[[ Records supplied, beginning ]]

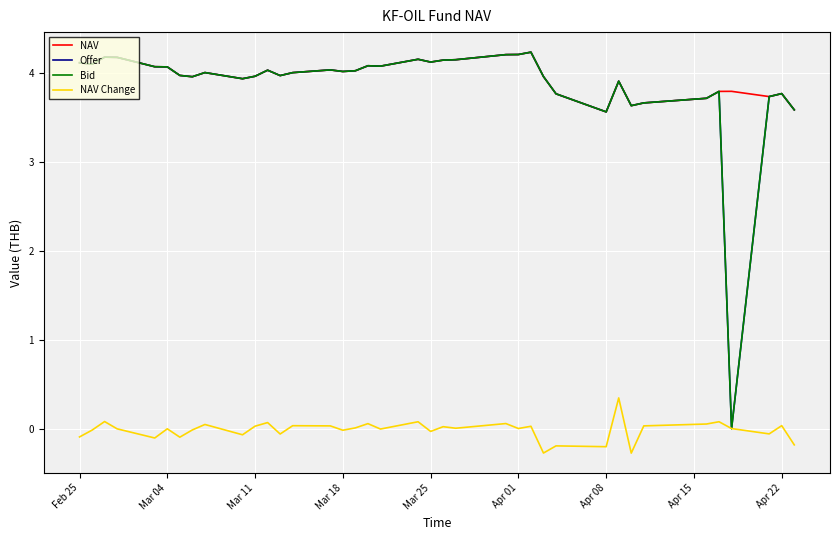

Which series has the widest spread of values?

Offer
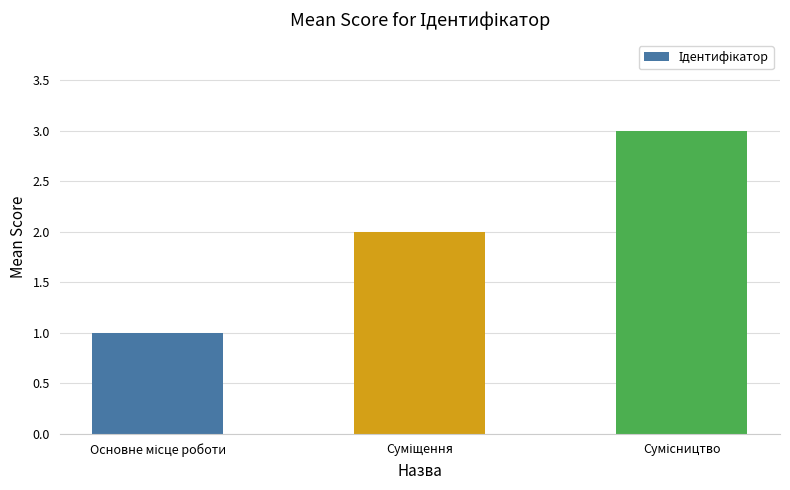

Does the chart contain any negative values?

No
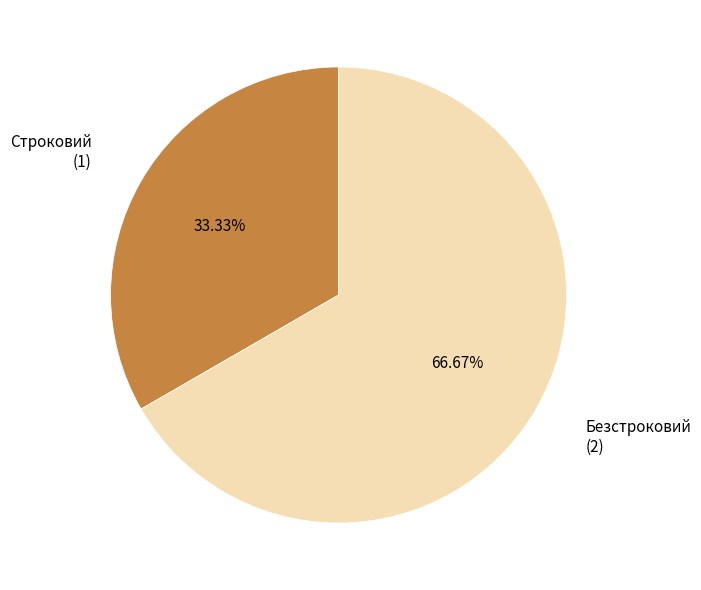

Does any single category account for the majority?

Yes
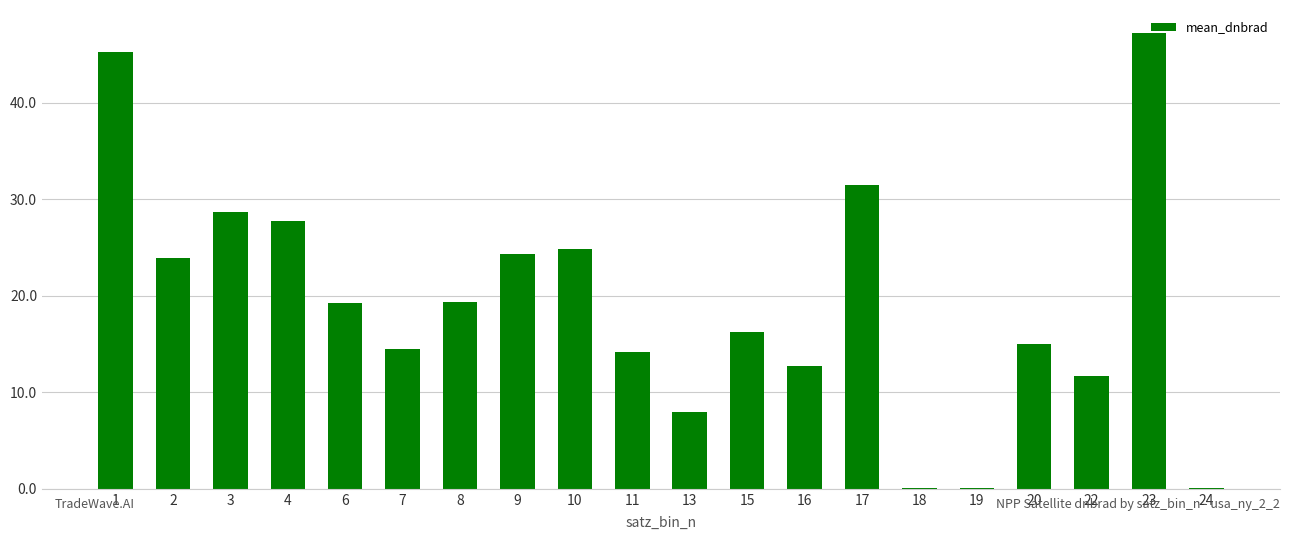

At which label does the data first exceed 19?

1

[[ Records supplied, end ]]
[[ Records supplied, beginning ]]

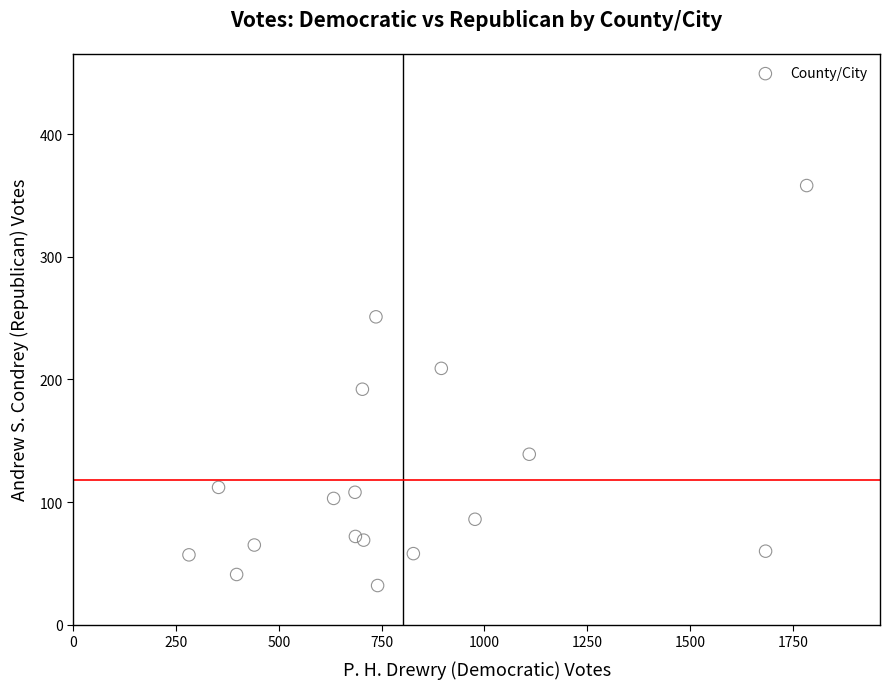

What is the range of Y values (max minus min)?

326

[[ Records supplied, end ]]

**Assignment:**
In the part of the listing that opens with the line containing "Does any single" and closes with the line containing "At which label does the data first exceed 19?", substitute "point" for "label" and write out only that part, otherwise unchanged. Leave the pictures out.

**Your solution:**
Does any single category account for the majority?

Yes

At which point does the data first exceed 19?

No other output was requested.